These metro-east cities are most likely to get data center proposals, groups say
East St. Louis and Cahokia Heights are the most likely metro-east cities to get proposals for data center developments, according to legal and environmental community organizations.
The developments are controversial because of concerns about their massive energy and water needs, noise, pollution and long-term viability.
At a town hall Saturday, the local groups argued data centers, like other industrial development, often are built in low-income communities of color, sometimes referred to as “sacrifice zones.”
Among the town hall organizers were United Congregations of Metro-East, the Citizens Utility Board, Equity Legal Services, Centreville Citizens for Change, and Faith in Place.
The organizations are calling on residents to get involved before a data center developer comes knocking. During Saturday’s event, they suggested educating friends and neighbors about the issue, attending City Council meetings and advocating for community protections included in proposed state legislation.
A crowd of about 40 people gathered at Southern Mission Missionary Baptist Church in East St. Louis for the conversation.
Representatives from the groups raised concerns about negative consequences for those communities, which struggle with longstanding industrial pollution, failing infrastructure and the related health risks.
Heavy rain can force sewage to spill out of pipes into streets, a public lake and residents’ properties in Cahokia Heights and East St. Louis.
“We already don’t have working stormwater infrastructure. We already don’t have working sewage infrastructure. Putting another huge industry on top of that will only make it worse,” said Kennedy Moehrs Gardner, an attorney for the nonprofit Equity Legal Services.
Cahokia Heights resident Yvette Lyles echoed that sentiment.
“Any area where people are living where it’s already impoverished, where they’re already having infrastructure issues, sewage issues, you don’t add insult upon injury because you’re going to destroy the area,” she said.
Attorneys from Equity Legal Services represent Cahokia Heights residents in federal litigation seeking infrastructure fixes and compensation for their property damages.
Lyles is one of several plaintiffs in the litigation. She is a member of the resident group Centreville Citizens for Change. The group organized to find solutions to the issues before the former city of Centreville merged with Cahokia and Alorton to become Cahokia Heights in 2021.
Scott Allen, the energy policy specialist for the state watchdog and consumer advocate Citizens Utility Board, said the need for funding to address costly problems like deteriorating infrastructure puts communities like Cahokia Heights and East St.

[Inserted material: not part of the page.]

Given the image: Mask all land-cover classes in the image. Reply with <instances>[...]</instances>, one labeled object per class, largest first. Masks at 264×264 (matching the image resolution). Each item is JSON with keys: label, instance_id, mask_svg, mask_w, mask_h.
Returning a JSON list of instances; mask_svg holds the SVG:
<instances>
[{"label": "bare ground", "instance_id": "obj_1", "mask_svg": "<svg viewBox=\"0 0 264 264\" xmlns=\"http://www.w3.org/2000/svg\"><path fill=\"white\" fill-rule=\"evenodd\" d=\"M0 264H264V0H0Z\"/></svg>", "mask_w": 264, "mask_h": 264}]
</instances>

Louis at risk of “exploitation” from data centers.
“Where I think we fear exploitation the most is you take a community that has been neglected like East St. Louis, like many other parts of the state, and offer tens of millions of dollars a year or more in tax revenue; it’s hard to turn that down,” he said.
“... We shouldn’t take the claims the data centers are making about jobs and property taxes,” Allen added. “They have no obligation to tell the truth to the public, but they do have a lot of reason to convince the elected people who are really concerned about those two things.”
East St. Louis resident Flossie Hunt said during the town hall that she worries elected officials are not educated on the negative effects of data centers or what those effects would be for East St. Louis, specifically. She proposed organizing meetings with local officials and writing letters to state legislators.
“I want our elected officials to protect us,” Hunt said after the meeting.
Tim Dever, a member of the Sierra Club Kaskaskia Group, turned the conversation to personal responsibility, arguing an overreliance on artificial intelligence is spurring the data center construction boom.
Wade Halva, the southern Illinois outreach coordinator for Faith in Place, agreed.
“I think one of the things we have to do as community members is think judiciously about ‘Where is AI coming in? Where do we need to use it?’” he said. “… I got two college-aged kids right now, and the amount of students writing papers with AI is obscene, and that’s not setting people up for success.
“We’ve made this demand because we think it sounds cool and shiny and so like anything else, if the demand goes away, the supply will go away,” Halva added. “… We need to be talking about that with our neighbors. ‘Using this stuff is leading to this kind of development, is leading to this kind of impact in our communities.’ That is a chain. It is predictable.”